* DIRECTIONS *
Continue the physician survey news article on healthcare after its last sentence.

* SELECTED EXCERPT *
Physicians Pessimistic About Future of Healthcare

By  //  October 3, 2012

Healthcare News

According to a recently released report on a survey from The Physicians Foundation (TPF), a nonprofit organization that seeks to advance the work of practicing physicians and help facilitate the delivery of healthcare to patients, if they could, three in five physicians would quit practice today and one in three would have chosen a different career had they known how the profession was going to evolve.

Over 75% of surveyed physicians are pessimistic about the future of their profession.

This Spring the Survey of America’s Physicians was emailed to over 630,000 physicians, representing over 80% of actively practicing physicians.  Altogether, 13,575 physicians responded to the 48-question survey, which was designed to assess physicians’ satisfaction with their careers, perspectives on  the current state of the medical profession, how changes in Medicaid and Medicare and emerging new care delivery models may change their practice patterns and career plans, and their opinion of the Patient Protection and Affordable Care Act (PPACA).

The survey results show that physicians’ attitudes toward their profession worsened over the past 4 years, with 60.6% saying that they would retire if they were able to, up from 45% in 2008, and 84% of physicians think their profession is “in decline.”

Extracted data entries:
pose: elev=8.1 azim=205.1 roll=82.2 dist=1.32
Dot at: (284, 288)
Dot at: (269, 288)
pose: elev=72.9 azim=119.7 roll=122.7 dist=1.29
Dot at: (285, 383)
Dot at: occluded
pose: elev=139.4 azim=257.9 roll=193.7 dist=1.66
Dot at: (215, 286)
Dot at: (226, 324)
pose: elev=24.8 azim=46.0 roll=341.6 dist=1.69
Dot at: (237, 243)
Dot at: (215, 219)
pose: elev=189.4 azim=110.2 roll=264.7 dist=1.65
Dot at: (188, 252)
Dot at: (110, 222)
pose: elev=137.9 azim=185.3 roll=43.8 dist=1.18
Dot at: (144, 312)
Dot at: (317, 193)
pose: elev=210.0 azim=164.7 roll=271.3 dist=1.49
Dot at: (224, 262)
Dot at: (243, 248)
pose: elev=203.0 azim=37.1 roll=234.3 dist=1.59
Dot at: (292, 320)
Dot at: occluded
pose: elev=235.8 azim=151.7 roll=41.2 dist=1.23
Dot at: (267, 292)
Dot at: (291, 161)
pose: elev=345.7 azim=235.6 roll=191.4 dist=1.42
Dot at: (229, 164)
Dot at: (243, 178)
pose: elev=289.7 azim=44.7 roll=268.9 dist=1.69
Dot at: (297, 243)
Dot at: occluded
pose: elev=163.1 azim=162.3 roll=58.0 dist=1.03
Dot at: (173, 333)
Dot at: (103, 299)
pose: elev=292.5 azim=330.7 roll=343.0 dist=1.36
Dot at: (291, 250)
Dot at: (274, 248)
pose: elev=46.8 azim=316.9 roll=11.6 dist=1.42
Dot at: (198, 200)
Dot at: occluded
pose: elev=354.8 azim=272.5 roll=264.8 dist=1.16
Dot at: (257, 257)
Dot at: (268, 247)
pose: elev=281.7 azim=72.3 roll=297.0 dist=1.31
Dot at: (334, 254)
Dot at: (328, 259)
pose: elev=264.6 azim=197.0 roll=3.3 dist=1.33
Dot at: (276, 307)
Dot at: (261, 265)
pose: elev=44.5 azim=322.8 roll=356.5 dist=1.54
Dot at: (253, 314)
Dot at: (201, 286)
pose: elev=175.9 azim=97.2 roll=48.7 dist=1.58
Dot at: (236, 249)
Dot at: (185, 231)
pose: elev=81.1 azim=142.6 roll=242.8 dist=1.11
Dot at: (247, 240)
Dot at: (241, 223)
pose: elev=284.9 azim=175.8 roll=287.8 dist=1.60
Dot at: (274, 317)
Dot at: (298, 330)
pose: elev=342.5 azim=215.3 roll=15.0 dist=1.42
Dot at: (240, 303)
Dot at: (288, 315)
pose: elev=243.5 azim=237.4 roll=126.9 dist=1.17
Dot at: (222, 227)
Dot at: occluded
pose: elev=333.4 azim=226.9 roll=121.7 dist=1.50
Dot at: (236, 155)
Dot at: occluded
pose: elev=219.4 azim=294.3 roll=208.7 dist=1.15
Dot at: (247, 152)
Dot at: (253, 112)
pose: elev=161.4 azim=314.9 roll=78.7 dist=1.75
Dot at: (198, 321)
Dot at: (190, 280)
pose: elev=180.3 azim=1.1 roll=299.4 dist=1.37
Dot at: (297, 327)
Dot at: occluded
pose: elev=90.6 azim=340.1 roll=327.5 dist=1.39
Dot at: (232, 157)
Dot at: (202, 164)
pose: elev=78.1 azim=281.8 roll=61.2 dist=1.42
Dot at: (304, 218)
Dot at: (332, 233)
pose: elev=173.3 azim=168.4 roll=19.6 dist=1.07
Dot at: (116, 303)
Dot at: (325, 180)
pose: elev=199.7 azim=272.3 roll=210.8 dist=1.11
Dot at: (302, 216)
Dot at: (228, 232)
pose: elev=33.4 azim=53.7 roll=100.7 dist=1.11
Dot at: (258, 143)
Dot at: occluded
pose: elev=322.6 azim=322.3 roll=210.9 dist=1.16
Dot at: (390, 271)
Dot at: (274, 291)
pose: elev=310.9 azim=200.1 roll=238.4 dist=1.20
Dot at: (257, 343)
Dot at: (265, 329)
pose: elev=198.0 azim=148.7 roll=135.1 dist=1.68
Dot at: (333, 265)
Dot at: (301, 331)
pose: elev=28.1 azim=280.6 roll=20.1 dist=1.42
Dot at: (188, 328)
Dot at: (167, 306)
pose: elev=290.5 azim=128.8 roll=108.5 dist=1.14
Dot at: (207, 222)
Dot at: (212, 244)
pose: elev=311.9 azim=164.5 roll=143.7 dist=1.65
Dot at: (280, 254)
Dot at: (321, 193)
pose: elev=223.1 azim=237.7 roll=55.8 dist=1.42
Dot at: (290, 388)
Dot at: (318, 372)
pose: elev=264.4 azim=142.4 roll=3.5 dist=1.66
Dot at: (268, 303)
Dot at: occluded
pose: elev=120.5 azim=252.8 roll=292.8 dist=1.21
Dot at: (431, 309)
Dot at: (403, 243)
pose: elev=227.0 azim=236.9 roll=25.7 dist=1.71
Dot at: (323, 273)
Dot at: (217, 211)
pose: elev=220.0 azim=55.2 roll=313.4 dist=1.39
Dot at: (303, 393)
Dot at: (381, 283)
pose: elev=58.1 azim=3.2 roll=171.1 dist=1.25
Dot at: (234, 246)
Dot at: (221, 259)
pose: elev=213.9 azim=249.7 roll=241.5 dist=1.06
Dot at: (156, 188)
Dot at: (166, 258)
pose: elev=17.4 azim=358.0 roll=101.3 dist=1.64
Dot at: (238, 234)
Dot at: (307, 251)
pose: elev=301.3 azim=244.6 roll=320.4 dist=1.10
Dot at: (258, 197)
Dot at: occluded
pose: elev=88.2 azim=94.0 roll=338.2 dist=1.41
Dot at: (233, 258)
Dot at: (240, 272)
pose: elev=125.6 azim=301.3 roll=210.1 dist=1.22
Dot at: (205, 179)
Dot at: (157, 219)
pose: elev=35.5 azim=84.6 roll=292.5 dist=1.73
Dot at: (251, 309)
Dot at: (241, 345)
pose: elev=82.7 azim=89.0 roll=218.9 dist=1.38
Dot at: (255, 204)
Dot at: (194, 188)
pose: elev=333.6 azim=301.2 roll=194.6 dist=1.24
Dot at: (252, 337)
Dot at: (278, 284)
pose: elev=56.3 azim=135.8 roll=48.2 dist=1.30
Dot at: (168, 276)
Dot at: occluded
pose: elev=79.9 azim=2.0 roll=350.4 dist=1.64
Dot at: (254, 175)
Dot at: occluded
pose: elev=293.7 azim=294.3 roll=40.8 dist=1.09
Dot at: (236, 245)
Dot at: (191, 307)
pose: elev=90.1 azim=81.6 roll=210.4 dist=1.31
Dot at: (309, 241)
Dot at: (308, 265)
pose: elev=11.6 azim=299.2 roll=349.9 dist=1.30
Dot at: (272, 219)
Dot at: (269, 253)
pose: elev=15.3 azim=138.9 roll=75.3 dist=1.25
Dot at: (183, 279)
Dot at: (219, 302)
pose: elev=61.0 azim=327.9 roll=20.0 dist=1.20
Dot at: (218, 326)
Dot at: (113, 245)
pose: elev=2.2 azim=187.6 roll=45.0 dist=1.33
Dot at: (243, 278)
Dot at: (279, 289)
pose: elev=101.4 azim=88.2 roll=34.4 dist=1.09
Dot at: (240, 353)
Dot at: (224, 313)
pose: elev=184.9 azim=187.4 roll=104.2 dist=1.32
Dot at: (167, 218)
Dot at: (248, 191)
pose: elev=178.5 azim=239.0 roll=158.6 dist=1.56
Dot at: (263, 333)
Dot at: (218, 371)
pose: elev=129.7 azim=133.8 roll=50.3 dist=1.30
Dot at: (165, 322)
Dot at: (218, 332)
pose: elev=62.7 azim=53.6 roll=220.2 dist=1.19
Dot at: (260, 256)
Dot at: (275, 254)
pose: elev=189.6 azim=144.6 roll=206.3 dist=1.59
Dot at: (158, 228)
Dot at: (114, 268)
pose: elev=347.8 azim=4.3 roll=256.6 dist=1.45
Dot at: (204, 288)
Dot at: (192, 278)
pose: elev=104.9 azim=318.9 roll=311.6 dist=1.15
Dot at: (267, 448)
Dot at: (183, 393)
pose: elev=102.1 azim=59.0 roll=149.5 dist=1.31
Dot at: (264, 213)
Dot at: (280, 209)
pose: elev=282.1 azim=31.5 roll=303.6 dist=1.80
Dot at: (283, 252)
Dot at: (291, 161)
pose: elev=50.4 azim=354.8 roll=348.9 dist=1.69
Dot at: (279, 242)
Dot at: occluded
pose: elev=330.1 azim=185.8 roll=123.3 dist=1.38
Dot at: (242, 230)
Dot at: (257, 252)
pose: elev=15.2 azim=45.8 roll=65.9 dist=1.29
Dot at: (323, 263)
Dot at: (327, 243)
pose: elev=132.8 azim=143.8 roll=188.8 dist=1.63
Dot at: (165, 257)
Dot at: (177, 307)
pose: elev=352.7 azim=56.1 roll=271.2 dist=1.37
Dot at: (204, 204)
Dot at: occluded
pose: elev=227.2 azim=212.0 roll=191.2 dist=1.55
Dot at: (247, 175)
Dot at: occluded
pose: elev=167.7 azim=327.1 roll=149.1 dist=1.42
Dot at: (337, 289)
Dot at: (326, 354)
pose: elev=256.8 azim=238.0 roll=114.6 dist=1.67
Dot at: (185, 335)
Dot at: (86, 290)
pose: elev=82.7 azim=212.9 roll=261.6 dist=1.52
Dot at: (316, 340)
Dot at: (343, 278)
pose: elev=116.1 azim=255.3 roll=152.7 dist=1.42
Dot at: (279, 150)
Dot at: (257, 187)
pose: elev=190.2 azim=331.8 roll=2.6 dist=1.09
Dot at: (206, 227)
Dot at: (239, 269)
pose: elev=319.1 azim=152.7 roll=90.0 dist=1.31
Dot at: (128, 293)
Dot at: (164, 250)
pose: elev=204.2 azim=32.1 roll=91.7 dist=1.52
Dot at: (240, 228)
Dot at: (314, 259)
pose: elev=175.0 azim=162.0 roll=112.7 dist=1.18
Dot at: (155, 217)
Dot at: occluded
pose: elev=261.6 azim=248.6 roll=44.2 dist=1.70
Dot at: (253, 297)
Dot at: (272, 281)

* WRITTEN REPLY *
In addition, the survey found that:

  • 77.4% are “somewhat pessimistic” or “very pessimistic” about the future of the profession;
  • 57.9% would not recommend medicine as a career to their children or other young people; and
  • 34.5% would not choose medicine as a career if they had a “do over.”

When the same survey was conducted in 2010, 66.2% physicians said their profession was “somewhat positive/satisfying,” compared to just 39% of physicians in 2012.

Physicians’ concerns are centered around loss of professional autonomy, increasing federal regulation, the ever-present threat of liability and progressively shrinking reimbursement, experts told HealthLeaders Media.

Dr. Ray Walker, Vice President of The Physicians Foundation

“Physicians feel powerless,” HealthLeaders quoted Dr. Ray Walker, Vice President  of TPF, as saying. “They don’t feel like their voices are being heard. They don’t feel like they were heard on the run up to health care reform and they don’t feel like they’re being heard now.”

It is clear that healthcare reform has left physicians uncertain about the future of their profession with more than 59% of the surveyed physicians saying that the PPACA has left them feeling less positive about the future of the U.S. health care system.

Perhaps the most disconcerting survey finding and the one that directly impacts global access to care in this country relates to physicians considering practice changes that would exacerbate the healthcare access crisis.  One of the major concerns related to the PPACA is: when an additional 32 million Americans get medical insurance, who exactly is going to treat them?

A physician shortage in the U.S. was expected even before the PPACA was signed into law in 2010, according to the Association of American Medical Colleges (AAMC). Now the group estimates that there will be a shortage of 63,000 doctors by 2015 and 130,600 by 2025.

The AAMC estimates that there will be a shortage of 63,000 doctors by 2015 and 130,600 by 2025.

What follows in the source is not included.